Minister for the Arts
Richard Watts, Too early to celebrate Catalyst’s demise, ArtsHub, 5 October 2016
Ministry for the Arts staff are reportedly ‘overwhelmed’ by the extra work required by Catalyst, adding weight to claims that Catalyst’s days are numbered.
The arts sector has reacted with cautious delight to claims published by Daily Review that Minister for the Arts Mitch Fifield is planning to return all or most of the funding snatched by his predecessor Senator George Brandis from the Australia Council’s budget in May last year.
But the Minister’s office will not confirm that it plans to end Catalyst.
In response to ArtsHub’s enquiry, a representative of the Minister’s office said in a statement: ‘We don’t comment on every speculative report but as per the Minister’s comments at the National Arts Debate in Melbourne on 8 June 2016: “I don’t claim that we’ve achieved perfection in arts administration. I am open to adjusting and refining the program and arrangements. Happy to keep the dialogue open with the sector.”’
The Australia Council for the Arts has yet to make any public statement on the issue.
An arts industry source told ArtsHub that Ministry staff were ‘overwhelmed’ by the additional work required to oversee the Catalyst program.
The move by Brandis to establish a separate discretionary fund within the Ministry during his tenure as Arts Minister was widely reviled and caused chaos across the sector.
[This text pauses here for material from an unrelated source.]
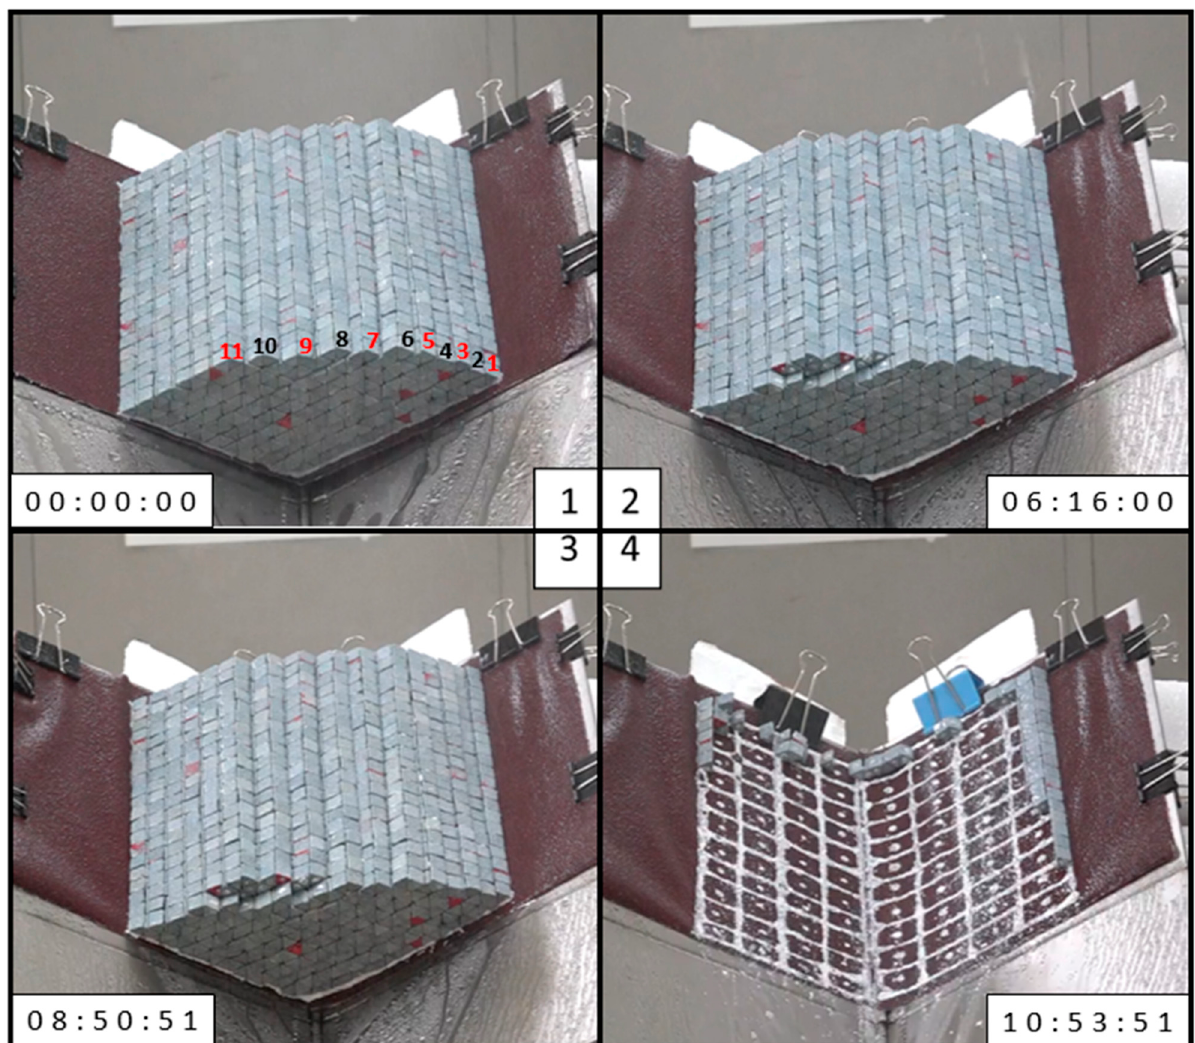
Figure 8. Physical test process of Model C ( i a = 40° and ω 1 = ω 2 = 60°). The primary conditions of Model E were i a = 70 ◦ and ω 1 = ω 2 = 25 ◦ , and the duration of the test was 3 h 24 min 03 s (Figure 10). At the first stage (the initial deformation stage; 00:00:00–01:44:39), the model softened because of rainfall infiltration, and the greater intersection angle meant that gravity exerted a greater impact on the model. Significant deformation was observed after 20 min of rainfall. The weak planes in the oblique slope were inclined towards the right plate, and, as a result, soon after the surface water had infiltrated the model, the surface layer at the slope toe on the right plate (locations No. 7–10) showed local collapses and toppling failure. During the second stage (the local rock mass failure stage; 01:44:40–03:14:12), as some of the rock at the slope toe on the right plate collapsed, the rock on the right plate also became unstable, gradually resulting in wedge failure. Approximately 30% of the rock wedge slid and collapsed along the slope, greatly reducing the support below the rock mass on the right plate. Losing its support on the right, the entire rock wedge relied on the rock on the left plate and the intersection line for support. Then, as the duration of surface water infiltration increased, gravity and the weakening of the rock near the left led to gradual leaning and deformation. Subsequently, the rock in the back collapsed and toppled on a large scale along the intersection line, and only 5% of the rock remained on the slope. The duration of the Model F ( i a = 70 ◦ and ω 1 = ω 2 = 45 ◦ ) test was 7 h 49 min 14 s (Figure 11). At the first stage (the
It also prompted unprecedented solidarity between major companies and the small to medium sector, after a shaky start which saw some larger companies criticised for not speaking out against Brandis’ move to set up his own arts funding program.
The arrival of the current Minister Senator Mitch Fifield saw a scaling back in the program, with a third of the $104.8 million over four years that had been removed returned to the Australia Council. The new Minister also changed the named from the National Program for Excellence in the Arts to Catalyst and widened the criteria for funding.